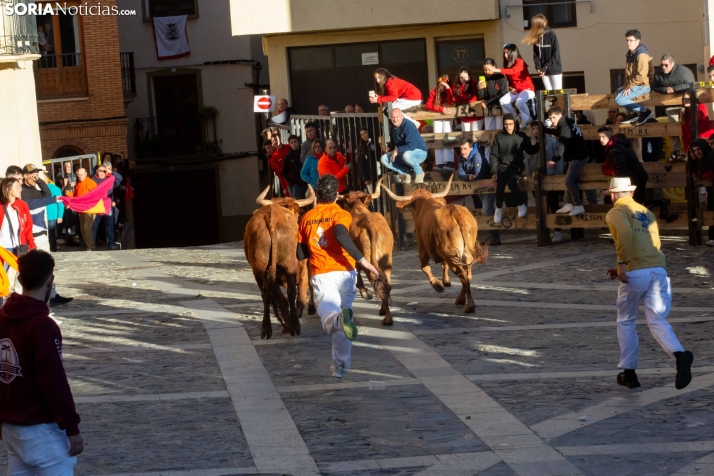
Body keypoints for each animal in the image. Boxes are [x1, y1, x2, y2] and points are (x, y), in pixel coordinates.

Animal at [243, 185, 312, 338]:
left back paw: (267, 329)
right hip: (289, 266)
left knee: (268, 294)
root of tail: (272, 216)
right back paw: (293, 326)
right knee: (290, 293)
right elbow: (300, 295)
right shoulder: (303, 269)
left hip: (260, 270)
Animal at [340, 178, 394, 328]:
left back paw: (387, 318)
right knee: (385, 284)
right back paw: (385, 313)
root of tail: (368, 222)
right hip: (386, 261)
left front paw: (364, 292)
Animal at [382, 175, 486, 312]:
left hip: (452, 256)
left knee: (463, 276)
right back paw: (461, 299)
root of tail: (454, 210)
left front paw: (438, 285)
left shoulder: (422, 248)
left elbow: (425, 267)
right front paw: (445, 281)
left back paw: (469, 305)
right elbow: (443, 265)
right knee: (467, 275)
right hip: (465, 254)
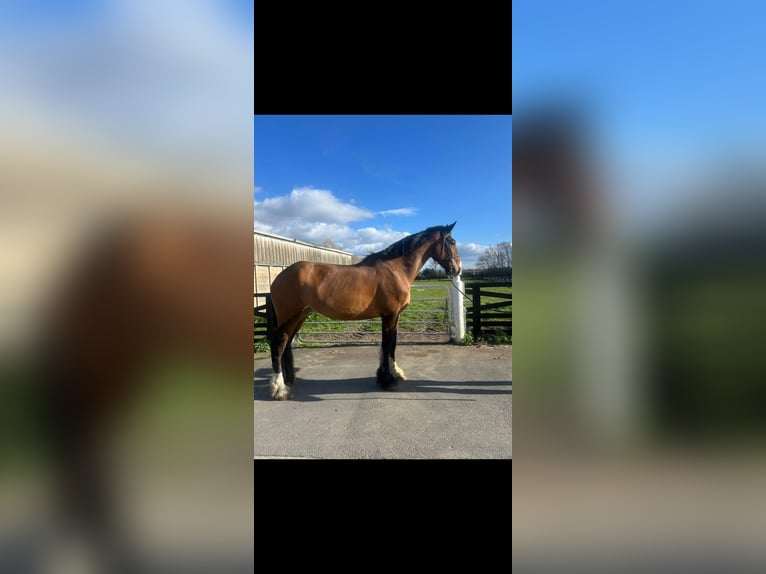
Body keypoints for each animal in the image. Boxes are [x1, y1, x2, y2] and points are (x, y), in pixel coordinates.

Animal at [267, 222, 462, 400]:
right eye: (452, 241)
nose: (457, 269)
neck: (395, 269)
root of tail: (279, 277)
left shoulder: (395, 316)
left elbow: (392, 344)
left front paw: (394, 373)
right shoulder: (390, 315)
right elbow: (387, 344)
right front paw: (388, 381)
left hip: (300, 316)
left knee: (286, 344)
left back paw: (289, 381)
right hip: (289, 316)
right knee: (278, 345)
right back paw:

---------------

Exercise goal: Please leave out the pictures while you copy exactly the lines from the one containing "right shoulder: (303, 269)" through the end of the records.

Solution:
right shoulder: (303, 269)
left hip: (260, 270)
Animal at [340, 178, 394, 328]:
left back paw: (387, 318)
right knee: (385, 284)
right back paw: (385, 313)
root of tail: (368, 222)
right hip: (386, 261)
left front paw: (364, 292)
Animal at [382, 175, 486, 312]:
left hip: (452, 256)
left knee: (463, 276)
right back paw: (461, 299)
root of tail: (454, 210)
left front paw: (438, 285)
left shoulder: (422, 248)
left elbow: (425, 267)
right front paw: (445, 281)
left back paw: (469, 305)
right elbow: (443, 265)
right knee: (467, 275)
right hip: (465, 254)
Body keypoints for each animal in the image. Boxes are [x1, y1, x2, y2] and points are (x, y), in pixel coordinates.

Animal at [267, 222, 462, 400]:
right eye: (452, 241)
nose: (457, 269)
neck: (395, 269)
root of tail: (279, 277)
left shoulder: (395, 316)
left elbow: (392, 344)
left front paw: (394, 373)
right shoulder: (390, 315)
right elbow: (387, 344)
right front paw: (388, 381)
left hip: (300, 316)
left knee: (286, 344)
left back paw: (289, 381)
right hip: (289, 316)
right knee: (278, 345)
right back paw:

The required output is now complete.